Connecting state and local government leaders
COMMENTARY | The traditional method of offering incentives to corporations to help generate economic development in distressed areas has failed. It’s time to embrace a more people-centric approach called community wealth building.
One clear message for state and local governments from the results of the 2022 midterm elections is that they shouldn’t look to Washington for bold policies to address the nation’s chronic economic problems. Instead, split control of a polarized Congress means outside-the-box approaches to problems rooted in racial inequity, income disparity and the climate crisis will have to come from local communities.
More community leaders are realizing they will need a new set of tools to tackle these entrenched, serious problems. Based on what’s happening around the world and here at home, community wealth building must be a part of their toolkit.
Community wealth building focuses on giving people greater control of the economic activities that affect their daily lives through shared ownership of economic assets. The idea was first articulated by our organization, The Democracy Collaborative, in 2005. It stands in contrast to traditional economic development approaches that depend on giving incentives to large corporations and institutions to invest in communities in hopes that their presence will create positive spinoff effects for the local economy.
This traditional economic development approach is falling out of favor in the very communities that proponents argue would benefit the most—areas of high unemployment and chronic disinvestment. Examples of this changing attitude include the 2018 protests from a Queens working-class neighborhood in New York City against Amazon’s proposed second headquarters, and current opposition to subsidizing a stadium for the Washington Commanders football team in Washington, D.C.
The reason for the shift? Growing recognition that for many—especially Black and Brown people—benefits at the top are not trickling down to them. Millions find themselves instead on a treadmill, working harder and longer in precarious jobs for less pay, with their income outpaced by the skyrocketing cost of living and growing debt. Without bold policies to stimulate a structural reset of the economy, this extraction and concentration of wealth will continue to turn institutions created to serve and protect all of us into guarantors of wealth for the few, disenfranchising tens of millions, undermining democracy and imbedding division for generations to come. Indeed, the American dream will be, as it is already for many, a distant, unattainable fantasy.
To seriously address wealth inequality, lawmakers need to think on an entirely different scale. It cannot be solved by tinkering around the edges. New federal programs like the Inflation Reduction Act and the American Rescue Plan Act are huge opportunities to give individuals and communities a leg up. But we need to rewire our economy entirely, so that it works for all people, the planet, and future generations. In other words, we need to democratize our economy.
That’s why it’s exciting to see a growing cohort of community leaders focusing on how a community’s existing wealth and resources can be better recirculated and multiplied. There are cities around the world replicating the community wealth building model first launched by the Evergreen Cooperatives in the late 2000s in Cleveland, Ohio. The city of Preston in the United Kingdom, for example, just celebrated 10 years creating a viable economy after adopting the initial model.
In the United States, cities ranging from Chicago to Meadville, Pennsylvania, are exploring the policy and infrastructure support needed to scale and supercharge community wealth building. Working in partnership with communities, these local governments are investing in worker cooperatives and municipal enterprises. They’re using their purchasing power to buy needed goods from community-owned social enterprises and local women- and minority-owned businesses. They are bringing local land and real estate back under community control and into creative forms of productive use through asset transfers and community land trusts. They are also looking to establish public banks that direct public financial assets to community financial institutions that invest in the Main Street economy.
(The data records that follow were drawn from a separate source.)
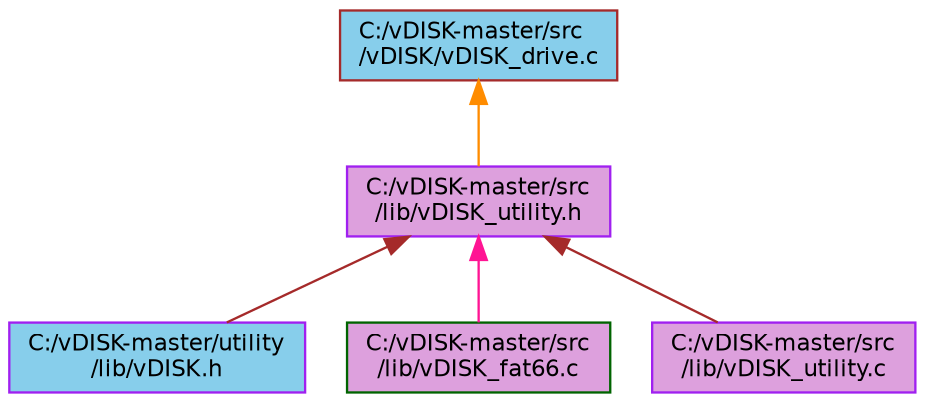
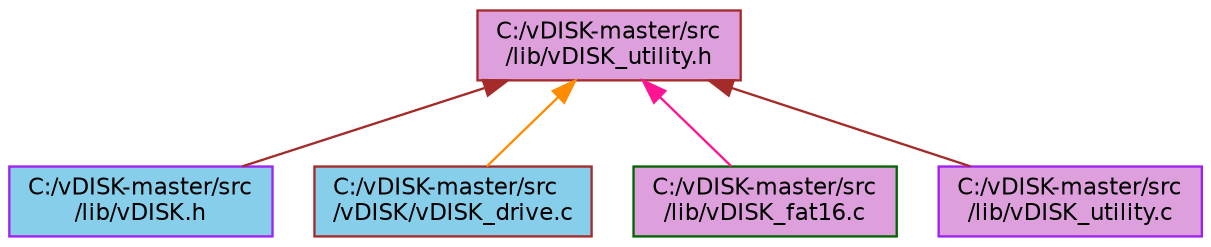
  digraph {
    node [color=brown fillcolor=plum fontname=Helvetica fontsize=10 shape=record style=filled]
    edge [color=brown dir=back fontname=Helvetica fontsize=10 labelfontname=Helvetica labelfontsize=10 style=solid]
-   n1 [color=purple fontcolor=black height=0.2 label="C:/vDISK-master/src\l/lib/vDISK_utility.h" width=0.4]
-   n2 [color=purple fillcolor=skyblue height=0.2 label="C:/vDISK-master/utility\l/lib/vDISK.h" width=0.4]
+   n1 [fontcolor=black height=0.2 label="C:/vDISK-master/src\l/lib/vDISK_utility.h" width=0.4]
+   n2 [color=purple fillcolor=skyblue height=0.2 label="C:/vDISK-master/src\l/lib/vDISK.h" width=0.4]
    n3 [fillcolor=skyblue height=0.2 label="C:/vDISK-master/src\l/vDISK/vDISK_drive.c" width=0.4]
-   n4 [color=darkgreen height=0.2 label="C:/vDISK-master/src\l/lib/vDISK_fat66.c" width=0.4]
+   n4 [color=darkgreen height=0.2 label="C:/vDISK-master/src\l/lib/vDISK_fat16.c" width=0.4]
    n5 [color=purple height=0.2 label="C:/vDISK-master/src\l/lib/vDISK_utility.c" width=0.4]
    n1 -> n2
-   n3 -> n1 [color=darkorange]
+   n1 -> n3 [color=darkorange]
    n1 -> n4 [color=deeppink]
    n1 -> n5
  }
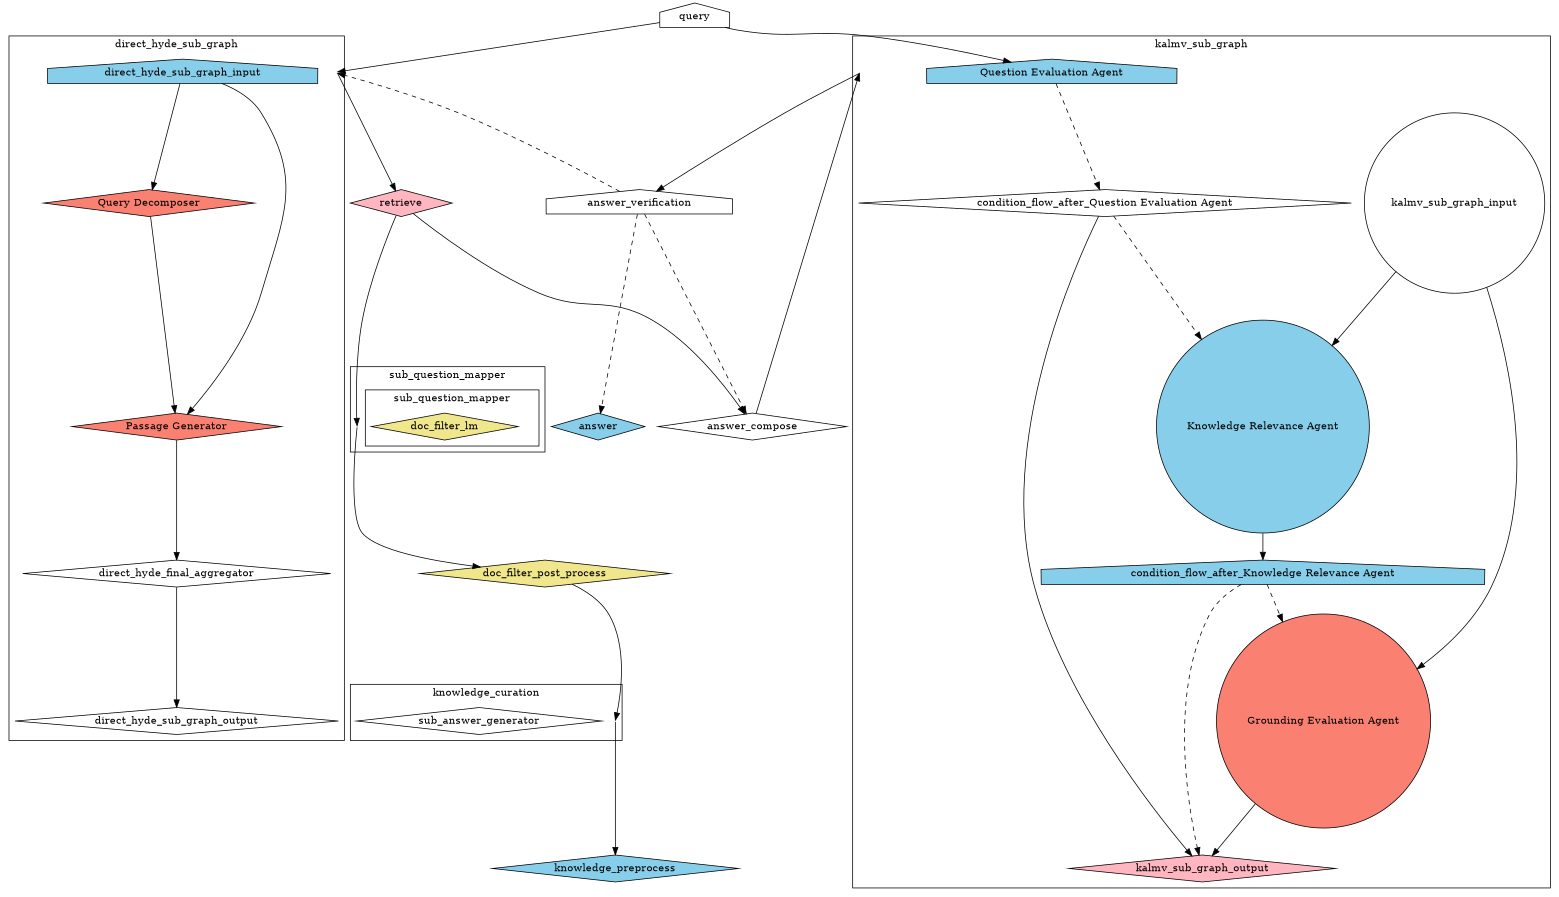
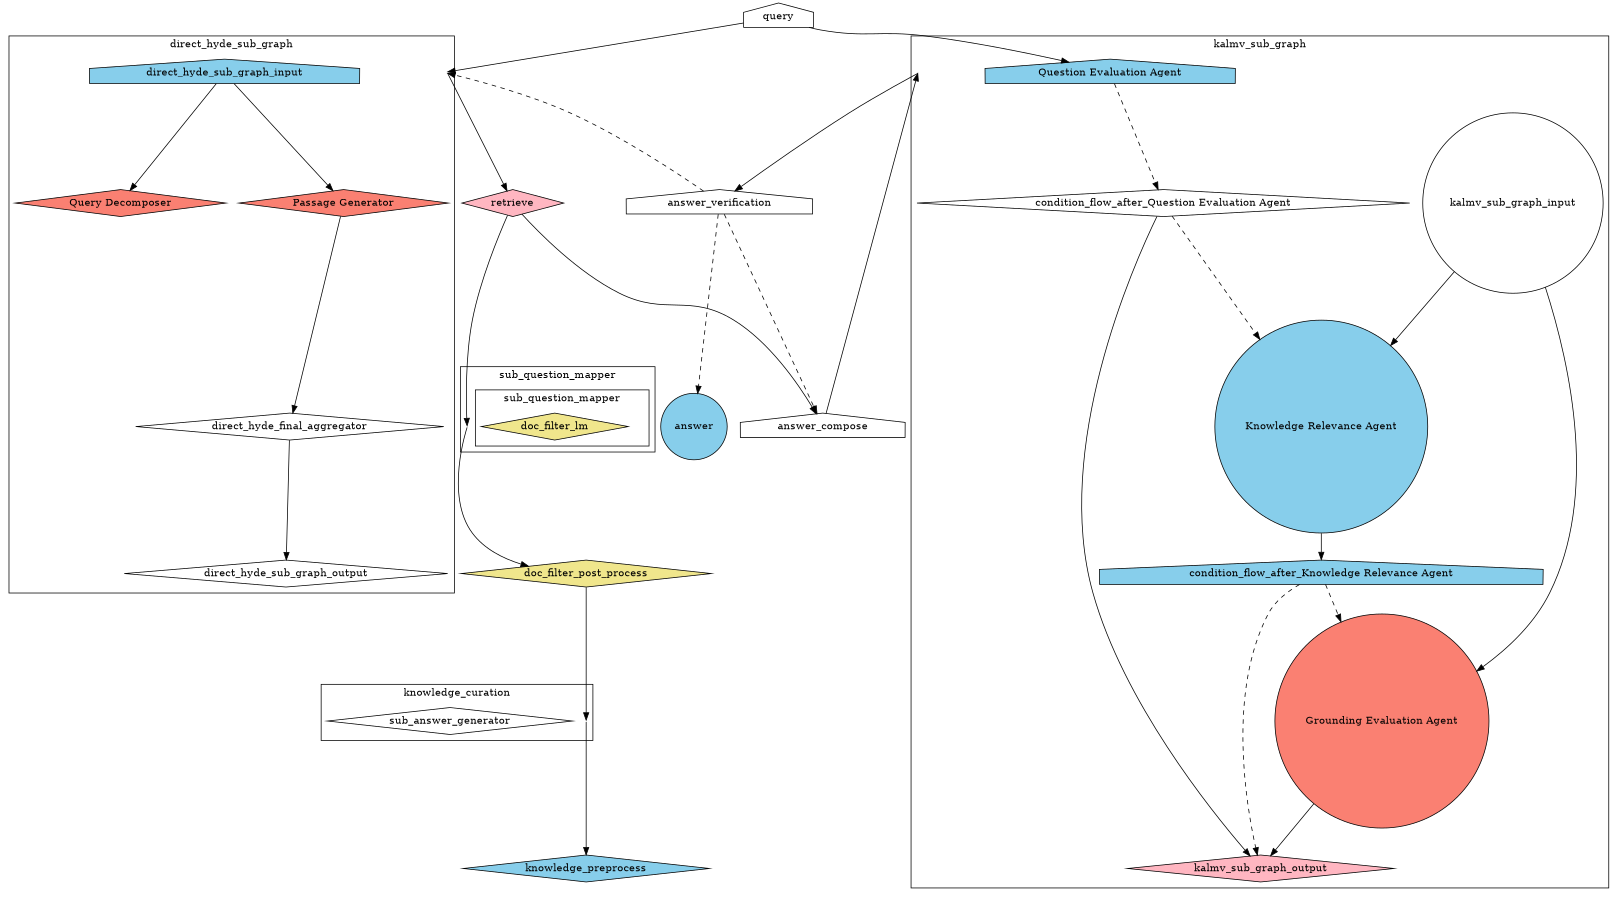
  digraph {
    compound=true
    node [style=filled fillcolor=white shape=diamond]
    _doc_mapper_cluster_ancor [fixedsize=true height=0 style=invis width=0 fillcolor="" shape=""]
    doc_filter_lm [fillcolor=khaki]
    _sub_question_mapper_cluster_ancor [fixedsize=true height=0 style=invis width=0 fillcolor="" shape=""]
    _direct_hyde_sub_graph_cluster_ancor [fixedsize=true height=0 style=invis width=0 fillcolor="" shape=""]
    direct_hyde_final_aggregator
    direct_hyde_sub_graph_output
    direct_hyde_sub_graph_input [fillcolor=skyblue shape=house]
    "Query Decomposer" [fillcolor=salmon]
    "Passage Generator" [fillcolor=salmon]
    _knowledge_curation_cluster_ancor [fixedsize=true height=0 style=invis width=0 fillcolor="" shape=""]
    sub_answer_generator
    _kalmv_sub_graph_cluster_ancor [fixedsize=true height=0 style=invis width=0 fillcolor="" shape=""]
    kalmv_sub_graph_input [shape=circle]
    "Question Evaluation Agent" [fillcolor=skyblue shape=house]
    "Knowledge Relevance Agent" [fillcolor=skyblue shape=circle]
    "Grounding Evaluation Agent" [fillcolor=salmon shape=circle]
    "condition_flow_after_Question Evaluation Agent"
    "condition_flow_after_Knowledge Relevance Agent" [fillcolor=skyblue shape=house]
    kalmv_sub_graph_output [fillcolor=lightpink]
    doc_filter_post_process [fillcolor=khaki]
    retrieve [fillcolor=lightpink]
    knowledge_preprocess [fillcolor=skyblue]
    answer_verification [shape=house]
    _rag_cluster_ancor [fixedsize=true height=0 style=invis width=0 fillcolor="" shape=""]
    query [shape=house]
-   answer_compose
-   answer [fillcolor=skyblue]
+   answer_compose [shape=house]
+   answer [fillcolor=skyblue shape=circle]
    subgraph cluster_1 {
      label=sub_question_mapper
      _sub_question_mapper_cluster_ancor
      subgraph cluster_2 {
        label=sub_question_mapper
        _doc_mapper_cluster_ancor
        doc_filter_lm
      }
    }
    subgraph cluster_3 {
      label=direct_hyde_sub_graph
      _direct_hyde_sub_graph_cluster_ancor
      direct_hyde_final_aggregator
      direct_hyde_sub_graph_output
      direct_hyde_sub_graph_input
      "Query Decomposer"
      "Passage Generator"
    }
    subgraph cluster_4 {
      label=knowledge_curation
      _knowledge_curation_cluster_ancor
      sub_answer_generator
    }
    subgraph cluster_5 {
      label=kalmv_sub_graph
      _kalmv_sub_graph_cluster_ancor
      kalmv_sub_graph_input
      "Question Evaluation Agent"
      "Knowledge Relevance Agent"
      "Grounding Evaluation Agent"
      "condition_flow_after_Question Evaluation Agent"
      "condition_flow_after_Knowledge Relevance Agent"
      kalmv_sub_graph_output
    }
    _sub_question_mapper_cluster_ancor -> doc_filter_post_process
    _direct_hyde_sub_graph_cluster_ancor -> retrieve
    direct_hyde_final_aggregator -> direct_hyde_sub_graph_output
    direct_hyde_sub_graph_input -> "Query Decomposer"
    direct_hyde_sub_graph_input -> "Passage Generator"
-   "Query Decomposer" -> "Passage Generator"
    "Passage Generator" -> direct_hyde_final_aggregator
    _knowledge_curation_cluster_ancor -> knowledge_preprocess
    _kalmv_sub_graph_cluster_ancor -> answer_verification
    kalmv_sub_graph_input -> "Knowledge Relevance Agent"
    kalmv_sub_graph_input -> "Grounding Evaluation Agent"
    "Question Evaluation Agent" -> "condition_flow_after_Question Evaluation Agent" [style=dashed]
    "Knowledge Relevance Agent" -> "condition_flow_after_Knowledge Relevance Agent"
    "Grounding Evaluation Agent" -> kalmv_sub_graph_output
    "condition_flow_after_Question Evaluation Agent" -> "Knowledge Relevance Agent" [style=dashed]
    "condition_flow_after_Question Evaluation Agent" -> kalmv_sub_graph_output [style=solid]
    "condition_flow_after_Knowledge Relevance Agent" -> "Grounding Evaluation Agent" [style=dashed]
    "condition_flow_after_Knowledge Relevance Agent" -> kalmv_sub_graph_output [style=dashed]
    doc_filter_post_process -> _knowledge_curation_cluster_ancor
    retrieve -> _sub_question_mapper_cluster_ancor
    retrieve -> answer_compose
    answer_verification -> _direct_hyde_sub_graph_cluster_ancor [style=dashed]
    answer_verification -> answer_compose [style=dashed]
    answer_verification -> answer [style=dashed]
    query -> _direct_hyde_sub_graph_cluster_ancor
    query -> "Question Evaluation Agent"
    answer_compose -> _kalmv_sub_graph_cluster_ancor
  }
Local governments are the laboratories of democracy and where we should be looking for solutions. This is no time for business as usual. Americans want and need change. Without it, deepening hardship will worsen the country’s toxic divides and fractious politics. If state and local government officials do not make radical moves to address the rampant and destabilizing wealth inequality that has now become a defining feature of life in America, our democracy will remain at risk.
Community wealth building offers a real playbook of concrete actions that can be taken right now to attack the crises of wealth inequality and racial inequity at their roots. At a time of stalemated government in Washington, it also offers a way to inspire new confidence in democracy by bringing democracy to the economy and providing all of us with a real path to the American dream.
Sarah McKinley is director of community wealth building programs, and Isaiah J. Poole communications consultant at The Democracy Collaborative.